> **Provided passage**:
= = = = =

ADAPTED PROGRAM - CALLING MODULE

/* File SumDiffFile.c

//

// Sample of science/engineering program that processes an array of data structures.

//

// Together with SumDiffProcess.exe, implements same processing as SumDiffMem.exe

//

// As a step toward distributed processing, SumDiffMem.c has been broken into

// this outer program (SumDiffFile.c) and SumDiffProcess.c, which operates

// on a single data structure.

//

// Data is communicated to/from SumDiffProcess by invoking a command:

//            SumDiffProcess inputFile outputFile

//

// Unlike the memory version, calculation of totals is handled in this calling program.

//

*/

 

 

#include <stdio.h>

#include <process.h>

#include <stdlib.h>

 

typedef struct {

       int value1;

       int value2;

       int sum;

       int diff;

}SD_DATA;

 

SD_DATA dataArray[3] = {

       {1,3,0,0},

       {2,5,0,0},

       {4,1,0,0}

};

 

typedef struct {

       int sum;

       int diff;

}SD_TOTAL;

SD_TOTAL total;

 

int externalProcessData(int index,SD_DATA *dp)

= = = = =

> **Data excerpts**:
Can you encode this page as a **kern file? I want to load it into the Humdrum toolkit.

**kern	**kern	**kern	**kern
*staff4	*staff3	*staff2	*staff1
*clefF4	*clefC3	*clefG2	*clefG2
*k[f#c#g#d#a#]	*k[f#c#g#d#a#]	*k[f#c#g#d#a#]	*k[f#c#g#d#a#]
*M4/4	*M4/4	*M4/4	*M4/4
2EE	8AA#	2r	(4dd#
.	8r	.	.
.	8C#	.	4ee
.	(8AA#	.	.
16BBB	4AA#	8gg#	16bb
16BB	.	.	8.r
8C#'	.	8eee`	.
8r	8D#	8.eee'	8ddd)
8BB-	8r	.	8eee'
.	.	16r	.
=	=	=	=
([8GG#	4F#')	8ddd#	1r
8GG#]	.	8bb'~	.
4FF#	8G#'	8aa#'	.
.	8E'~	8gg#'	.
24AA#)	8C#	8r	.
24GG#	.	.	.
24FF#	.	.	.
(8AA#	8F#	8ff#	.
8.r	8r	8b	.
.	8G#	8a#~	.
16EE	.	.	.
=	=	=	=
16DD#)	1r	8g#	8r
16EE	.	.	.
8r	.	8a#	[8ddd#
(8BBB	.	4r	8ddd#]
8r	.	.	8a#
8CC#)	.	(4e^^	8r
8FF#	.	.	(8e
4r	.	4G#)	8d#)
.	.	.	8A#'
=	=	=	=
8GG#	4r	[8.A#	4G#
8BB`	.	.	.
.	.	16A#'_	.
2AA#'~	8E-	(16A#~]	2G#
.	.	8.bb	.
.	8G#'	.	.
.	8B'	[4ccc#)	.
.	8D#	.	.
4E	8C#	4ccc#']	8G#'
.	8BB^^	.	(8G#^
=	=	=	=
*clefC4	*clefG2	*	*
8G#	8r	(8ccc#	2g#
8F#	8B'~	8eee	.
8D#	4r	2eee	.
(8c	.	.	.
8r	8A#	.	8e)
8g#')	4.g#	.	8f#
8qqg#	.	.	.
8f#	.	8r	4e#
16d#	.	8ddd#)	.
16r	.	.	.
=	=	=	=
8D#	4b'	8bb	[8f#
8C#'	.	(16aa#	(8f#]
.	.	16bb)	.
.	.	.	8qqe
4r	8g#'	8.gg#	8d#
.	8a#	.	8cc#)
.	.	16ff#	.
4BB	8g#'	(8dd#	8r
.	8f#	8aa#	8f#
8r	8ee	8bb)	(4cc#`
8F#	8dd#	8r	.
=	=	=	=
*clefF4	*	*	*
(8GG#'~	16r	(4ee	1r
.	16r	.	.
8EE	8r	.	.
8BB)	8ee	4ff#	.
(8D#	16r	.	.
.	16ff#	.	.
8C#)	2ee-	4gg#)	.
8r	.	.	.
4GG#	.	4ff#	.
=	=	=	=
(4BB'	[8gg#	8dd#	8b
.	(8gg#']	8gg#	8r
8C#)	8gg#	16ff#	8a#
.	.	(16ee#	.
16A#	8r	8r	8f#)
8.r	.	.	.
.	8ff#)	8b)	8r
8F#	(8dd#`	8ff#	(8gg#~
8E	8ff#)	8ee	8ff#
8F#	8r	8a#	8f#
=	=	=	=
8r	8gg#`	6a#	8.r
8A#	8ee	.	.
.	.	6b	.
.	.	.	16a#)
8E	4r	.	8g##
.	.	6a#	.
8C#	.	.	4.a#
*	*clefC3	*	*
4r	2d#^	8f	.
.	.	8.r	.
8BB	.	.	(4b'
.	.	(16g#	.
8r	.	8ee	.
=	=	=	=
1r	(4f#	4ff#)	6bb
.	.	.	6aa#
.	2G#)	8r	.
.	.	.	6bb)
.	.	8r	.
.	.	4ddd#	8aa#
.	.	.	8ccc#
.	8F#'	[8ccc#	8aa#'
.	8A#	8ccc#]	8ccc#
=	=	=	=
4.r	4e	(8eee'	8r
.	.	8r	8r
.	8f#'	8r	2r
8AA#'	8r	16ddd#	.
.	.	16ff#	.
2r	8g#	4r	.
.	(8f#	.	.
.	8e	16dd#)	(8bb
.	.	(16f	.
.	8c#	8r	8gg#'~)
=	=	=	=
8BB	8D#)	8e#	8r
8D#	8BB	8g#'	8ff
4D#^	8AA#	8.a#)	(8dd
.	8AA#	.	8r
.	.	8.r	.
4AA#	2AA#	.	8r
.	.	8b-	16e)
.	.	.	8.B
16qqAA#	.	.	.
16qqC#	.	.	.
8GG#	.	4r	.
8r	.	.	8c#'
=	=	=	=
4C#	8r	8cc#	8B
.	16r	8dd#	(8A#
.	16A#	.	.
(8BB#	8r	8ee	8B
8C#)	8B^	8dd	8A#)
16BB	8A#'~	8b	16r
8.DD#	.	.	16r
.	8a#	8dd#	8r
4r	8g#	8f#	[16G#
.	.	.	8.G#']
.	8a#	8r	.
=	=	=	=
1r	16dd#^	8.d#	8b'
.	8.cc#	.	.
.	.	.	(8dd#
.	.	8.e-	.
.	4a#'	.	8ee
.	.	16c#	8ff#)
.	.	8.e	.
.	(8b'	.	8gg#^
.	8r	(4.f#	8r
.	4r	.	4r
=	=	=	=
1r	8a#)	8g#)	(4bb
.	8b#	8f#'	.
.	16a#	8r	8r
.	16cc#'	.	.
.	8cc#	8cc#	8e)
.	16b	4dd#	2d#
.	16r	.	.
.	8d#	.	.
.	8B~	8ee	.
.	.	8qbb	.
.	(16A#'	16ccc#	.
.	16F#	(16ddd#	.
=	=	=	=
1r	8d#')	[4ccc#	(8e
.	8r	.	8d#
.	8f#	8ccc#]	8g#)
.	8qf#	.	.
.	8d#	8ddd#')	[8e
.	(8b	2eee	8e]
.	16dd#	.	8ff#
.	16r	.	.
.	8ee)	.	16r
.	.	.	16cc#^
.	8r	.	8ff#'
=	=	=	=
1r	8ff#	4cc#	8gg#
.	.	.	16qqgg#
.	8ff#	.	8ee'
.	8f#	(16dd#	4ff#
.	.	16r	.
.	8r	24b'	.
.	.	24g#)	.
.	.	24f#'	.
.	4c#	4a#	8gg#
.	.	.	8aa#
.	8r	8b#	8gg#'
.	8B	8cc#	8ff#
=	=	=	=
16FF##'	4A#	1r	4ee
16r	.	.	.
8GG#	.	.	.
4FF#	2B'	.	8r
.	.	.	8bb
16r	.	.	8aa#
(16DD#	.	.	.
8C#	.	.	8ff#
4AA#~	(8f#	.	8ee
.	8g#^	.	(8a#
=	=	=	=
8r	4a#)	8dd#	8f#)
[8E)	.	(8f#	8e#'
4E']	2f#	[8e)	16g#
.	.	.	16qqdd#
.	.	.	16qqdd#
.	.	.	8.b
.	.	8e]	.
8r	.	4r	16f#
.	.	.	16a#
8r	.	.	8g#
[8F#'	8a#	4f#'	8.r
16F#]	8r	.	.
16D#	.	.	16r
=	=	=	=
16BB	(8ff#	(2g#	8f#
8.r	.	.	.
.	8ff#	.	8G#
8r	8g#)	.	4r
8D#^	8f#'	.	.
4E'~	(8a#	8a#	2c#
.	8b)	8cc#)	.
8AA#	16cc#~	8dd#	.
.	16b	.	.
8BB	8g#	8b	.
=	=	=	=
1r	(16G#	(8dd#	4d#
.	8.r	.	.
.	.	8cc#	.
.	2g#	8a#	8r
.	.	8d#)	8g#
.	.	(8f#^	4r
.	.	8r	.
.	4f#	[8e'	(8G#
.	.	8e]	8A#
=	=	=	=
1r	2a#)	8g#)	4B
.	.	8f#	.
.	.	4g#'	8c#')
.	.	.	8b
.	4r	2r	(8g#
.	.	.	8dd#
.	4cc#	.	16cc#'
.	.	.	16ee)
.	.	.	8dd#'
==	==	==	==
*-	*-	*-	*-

= = = = =

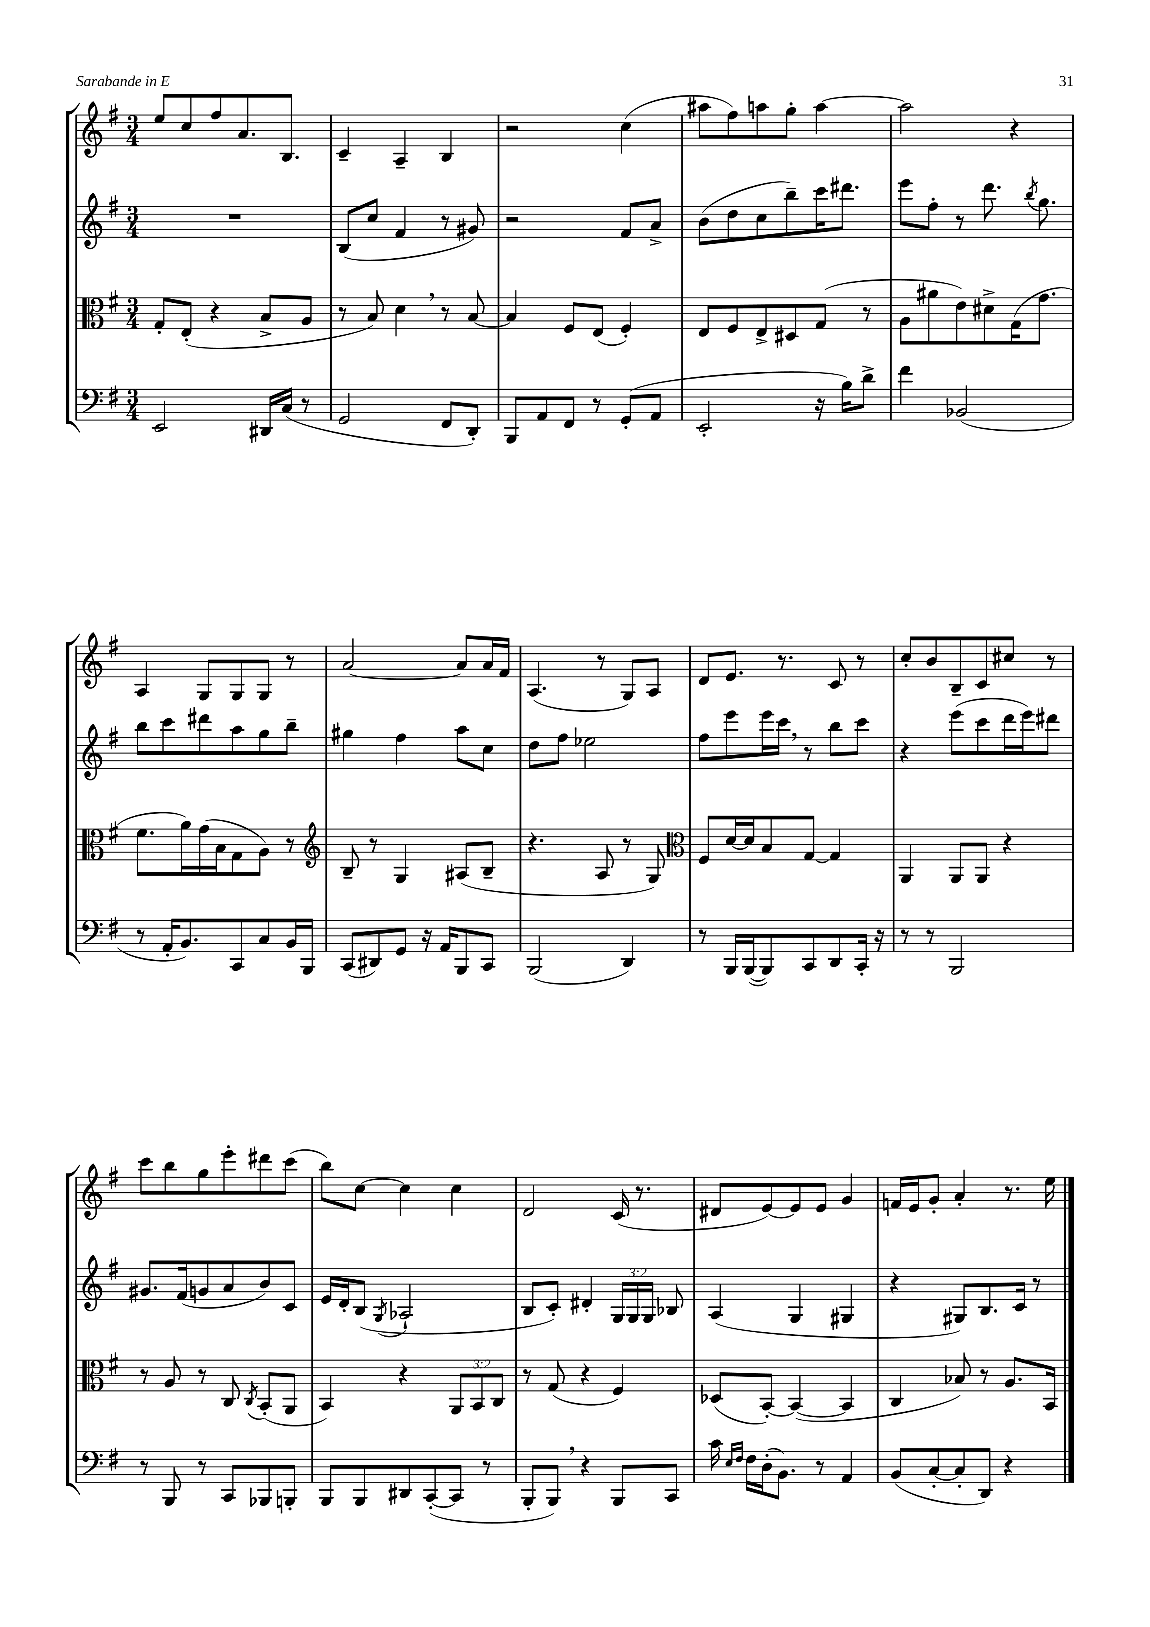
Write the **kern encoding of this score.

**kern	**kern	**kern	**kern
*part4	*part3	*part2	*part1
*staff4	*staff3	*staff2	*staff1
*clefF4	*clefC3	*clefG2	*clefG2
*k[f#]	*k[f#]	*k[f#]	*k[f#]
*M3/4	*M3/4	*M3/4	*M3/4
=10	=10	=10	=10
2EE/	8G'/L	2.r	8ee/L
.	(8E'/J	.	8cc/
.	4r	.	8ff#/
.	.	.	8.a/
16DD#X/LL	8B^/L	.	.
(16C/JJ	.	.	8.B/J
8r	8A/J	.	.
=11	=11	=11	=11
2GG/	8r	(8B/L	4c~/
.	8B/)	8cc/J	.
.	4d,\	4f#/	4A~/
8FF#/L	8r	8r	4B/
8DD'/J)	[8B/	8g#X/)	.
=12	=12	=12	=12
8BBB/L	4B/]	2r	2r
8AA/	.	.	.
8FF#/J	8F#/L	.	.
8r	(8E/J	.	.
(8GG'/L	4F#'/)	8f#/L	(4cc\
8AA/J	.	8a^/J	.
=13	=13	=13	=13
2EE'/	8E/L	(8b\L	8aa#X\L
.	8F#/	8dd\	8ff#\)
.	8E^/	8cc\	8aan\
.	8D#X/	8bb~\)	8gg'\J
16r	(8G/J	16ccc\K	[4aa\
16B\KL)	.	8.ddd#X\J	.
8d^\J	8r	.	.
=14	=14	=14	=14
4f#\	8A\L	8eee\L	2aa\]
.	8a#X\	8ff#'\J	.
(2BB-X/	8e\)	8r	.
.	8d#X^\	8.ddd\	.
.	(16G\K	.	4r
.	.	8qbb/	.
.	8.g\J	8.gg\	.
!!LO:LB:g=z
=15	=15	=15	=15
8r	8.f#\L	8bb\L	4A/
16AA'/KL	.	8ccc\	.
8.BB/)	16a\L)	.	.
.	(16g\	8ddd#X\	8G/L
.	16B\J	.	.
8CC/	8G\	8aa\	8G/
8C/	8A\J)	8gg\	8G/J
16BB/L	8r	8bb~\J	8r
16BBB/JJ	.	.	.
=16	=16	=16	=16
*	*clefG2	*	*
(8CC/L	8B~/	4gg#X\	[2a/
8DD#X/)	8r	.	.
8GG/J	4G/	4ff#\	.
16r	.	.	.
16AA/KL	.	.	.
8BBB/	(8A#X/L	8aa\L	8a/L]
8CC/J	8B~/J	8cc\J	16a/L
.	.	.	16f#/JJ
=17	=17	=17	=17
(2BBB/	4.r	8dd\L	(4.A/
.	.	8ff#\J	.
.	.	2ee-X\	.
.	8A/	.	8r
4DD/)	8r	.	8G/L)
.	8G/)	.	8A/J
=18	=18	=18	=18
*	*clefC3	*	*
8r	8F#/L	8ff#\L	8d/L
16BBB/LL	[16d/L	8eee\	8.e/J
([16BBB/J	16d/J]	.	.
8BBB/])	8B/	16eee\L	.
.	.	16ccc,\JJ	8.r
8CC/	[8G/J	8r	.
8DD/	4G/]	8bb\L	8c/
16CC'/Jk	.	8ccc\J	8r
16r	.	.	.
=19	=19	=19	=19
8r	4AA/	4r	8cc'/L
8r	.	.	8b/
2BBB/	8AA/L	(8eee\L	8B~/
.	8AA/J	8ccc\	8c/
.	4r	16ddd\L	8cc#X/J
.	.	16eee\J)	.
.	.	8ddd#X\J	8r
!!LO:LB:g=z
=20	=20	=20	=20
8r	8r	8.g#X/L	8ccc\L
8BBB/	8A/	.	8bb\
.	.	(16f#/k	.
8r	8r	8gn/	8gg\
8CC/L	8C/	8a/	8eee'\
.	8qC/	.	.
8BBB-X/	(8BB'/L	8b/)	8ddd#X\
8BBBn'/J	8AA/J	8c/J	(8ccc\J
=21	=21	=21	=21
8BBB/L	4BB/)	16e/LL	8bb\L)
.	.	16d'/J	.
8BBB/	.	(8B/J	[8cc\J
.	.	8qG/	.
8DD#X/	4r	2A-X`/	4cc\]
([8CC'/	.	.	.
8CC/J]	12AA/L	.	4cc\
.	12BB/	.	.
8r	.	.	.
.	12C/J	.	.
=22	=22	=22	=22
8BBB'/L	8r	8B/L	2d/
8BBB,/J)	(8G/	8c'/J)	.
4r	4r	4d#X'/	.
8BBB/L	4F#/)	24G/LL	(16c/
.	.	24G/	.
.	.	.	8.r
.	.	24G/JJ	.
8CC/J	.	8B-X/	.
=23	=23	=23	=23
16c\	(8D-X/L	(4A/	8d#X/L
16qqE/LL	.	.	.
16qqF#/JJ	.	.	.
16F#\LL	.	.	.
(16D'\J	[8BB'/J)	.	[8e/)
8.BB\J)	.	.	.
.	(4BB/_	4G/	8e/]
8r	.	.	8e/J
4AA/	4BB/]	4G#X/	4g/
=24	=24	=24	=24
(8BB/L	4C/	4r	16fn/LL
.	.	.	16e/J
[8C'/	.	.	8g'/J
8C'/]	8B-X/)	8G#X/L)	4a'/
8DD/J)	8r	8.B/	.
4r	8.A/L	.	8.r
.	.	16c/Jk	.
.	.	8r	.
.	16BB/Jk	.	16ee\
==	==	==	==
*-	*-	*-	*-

= = = = =

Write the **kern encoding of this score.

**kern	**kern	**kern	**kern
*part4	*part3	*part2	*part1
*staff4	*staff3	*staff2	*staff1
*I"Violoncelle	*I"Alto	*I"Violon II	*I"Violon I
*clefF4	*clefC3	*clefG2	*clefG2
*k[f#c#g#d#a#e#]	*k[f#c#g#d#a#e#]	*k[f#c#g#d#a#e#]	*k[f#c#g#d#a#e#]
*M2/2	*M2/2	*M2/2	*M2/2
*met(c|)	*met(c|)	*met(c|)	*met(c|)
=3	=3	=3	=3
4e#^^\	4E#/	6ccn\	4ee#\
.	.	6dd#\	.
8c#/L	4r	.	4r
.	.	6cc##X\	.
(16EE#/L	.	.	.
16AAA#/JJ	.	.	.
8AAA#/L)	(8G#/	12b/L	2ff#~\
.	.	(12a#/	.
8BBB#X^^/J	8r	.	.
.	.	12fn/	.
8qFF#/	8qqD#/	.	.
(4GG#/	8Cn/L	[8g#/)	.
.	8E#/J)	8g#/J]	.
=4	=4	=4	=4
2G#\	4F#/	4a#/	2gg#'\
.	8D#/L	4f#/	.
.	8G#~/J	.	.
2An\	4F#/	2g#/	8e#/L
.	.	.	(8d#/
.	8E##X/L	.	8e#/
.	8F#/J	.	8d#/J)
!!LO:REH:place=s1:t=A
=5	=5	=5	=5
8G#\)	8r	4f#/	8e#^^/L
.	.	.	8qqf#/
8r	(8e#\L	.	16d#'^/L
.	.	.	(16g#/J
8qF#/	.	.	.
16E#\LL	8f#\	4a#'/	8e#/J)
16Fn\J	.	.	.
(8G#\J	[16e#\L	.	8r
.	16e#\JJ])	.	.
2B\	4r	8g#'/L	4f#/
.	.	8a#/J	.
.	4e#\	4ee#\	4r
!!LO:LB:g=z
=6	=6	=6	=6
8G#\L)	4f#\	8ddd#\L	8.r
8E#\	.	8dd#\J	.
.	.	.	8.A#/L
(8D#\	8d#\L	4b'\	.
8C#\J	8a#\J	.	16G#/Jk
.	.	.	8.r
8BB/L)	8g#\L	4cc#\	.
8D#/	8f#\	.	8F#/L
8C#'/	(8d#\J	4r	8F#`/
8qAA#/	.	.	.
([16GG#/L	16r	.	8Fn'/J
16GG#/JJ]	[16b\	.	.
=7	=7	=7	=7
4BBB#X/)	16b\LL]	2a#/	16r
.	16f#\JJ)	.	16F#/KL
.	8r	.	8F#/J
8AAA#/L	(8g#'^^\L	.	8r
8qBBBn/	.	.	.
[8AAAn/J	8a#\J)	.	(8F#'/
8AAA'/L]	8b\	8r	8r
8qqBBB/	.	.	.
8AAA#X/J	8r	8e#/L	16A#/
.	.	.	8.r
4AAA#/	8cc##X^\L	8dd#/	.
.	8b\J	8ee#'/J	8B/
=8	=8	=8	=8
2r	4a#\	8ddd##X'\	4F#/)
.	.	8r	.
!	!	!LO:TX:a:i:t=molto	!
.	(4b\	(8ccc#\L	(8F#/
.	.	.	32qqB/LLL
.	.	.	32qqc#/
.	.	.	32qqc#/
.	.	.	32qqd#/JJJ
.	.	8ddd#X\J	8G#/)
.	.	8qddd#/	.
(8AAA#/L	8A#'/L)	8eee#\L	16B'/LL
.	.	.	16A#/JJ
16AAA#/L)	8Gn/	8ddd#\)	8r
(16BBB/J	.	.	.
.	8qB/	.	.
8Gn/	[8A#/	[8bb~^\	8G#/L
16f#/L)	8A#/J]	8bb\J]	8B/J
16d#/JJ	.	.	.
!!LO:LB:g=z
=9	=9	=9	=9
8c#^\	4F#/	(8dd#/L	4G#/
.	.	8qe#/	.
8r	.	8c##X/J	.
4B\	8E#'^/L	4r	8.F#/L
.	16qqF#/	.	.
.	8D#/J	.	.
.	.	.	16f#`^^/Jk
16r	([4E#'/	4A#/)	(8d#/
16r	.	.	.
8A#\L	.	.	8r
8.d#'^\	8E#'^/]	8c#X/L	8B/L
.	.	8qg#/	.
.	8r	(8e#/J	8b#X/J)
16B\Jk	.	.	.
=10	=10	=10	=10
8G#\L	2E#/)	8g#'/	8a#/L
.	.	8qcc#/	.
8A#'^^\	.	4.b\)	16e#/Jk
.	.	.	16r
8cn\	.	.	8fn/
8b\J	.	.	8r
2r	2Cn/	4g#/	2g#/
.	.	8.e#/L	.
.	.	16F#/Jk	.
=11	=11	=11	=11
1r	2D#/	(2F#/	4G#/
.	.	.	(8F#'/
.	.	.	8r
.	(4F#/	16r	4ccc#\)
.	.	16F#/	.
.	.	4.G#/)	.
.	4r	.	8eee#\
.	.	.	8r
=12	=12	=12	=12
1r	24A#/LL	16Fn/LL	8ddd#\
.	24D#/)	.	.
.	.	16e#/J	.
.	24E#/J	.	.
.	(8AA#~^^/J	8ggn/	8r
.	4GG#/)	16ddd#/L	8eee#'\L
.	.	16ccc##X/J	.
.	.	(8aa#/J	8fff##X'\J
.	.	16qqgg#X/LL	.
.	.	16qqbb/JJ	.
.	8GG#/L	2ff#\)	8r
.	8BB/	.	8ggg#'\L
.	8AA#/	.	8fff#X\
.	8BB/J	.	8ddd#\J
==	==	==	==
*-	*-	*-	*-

= = = = =

> **Task instructions**:
Resume the SumDiffFile.c calling-module listing, starting right after its final line, the signature of externalProcessData.

> **Expected output**:
{

       char inFileName[100];

       char outFileName[100];

       char cmdLine[100];

       char buf[100];

       FILE *f;

 

       // make unique filenames for debugging and future parallel processing

       sprintf(inFileName,"dataFile%d.txt",index);

       sprintf(outFileName,"resultFile%d.txt",index);

       f = fopen(inFileName,"w+t");

       fprintf(f,"%d\n",dp->value1);

       fprintf(f,"%d\n",dp->value2);

       fclose(f);

 

       // build command line to pass to system

       sprintf(cmdLine,"SumDiffProcess %s %s",inFileName, outFileName);

       system(cmdLine);

 

       // get results from output file

       f = fopen(outFileName,"rt");

       if (!f)return 0;

       fgets(buf,100,f);

       dp->sum = atoi(buf);

 

       fgets(buf,100,f);

       dp->diff = atoi(buf);

       fclose(f);

       return 1;

}

 

int main(int argc, char **argv)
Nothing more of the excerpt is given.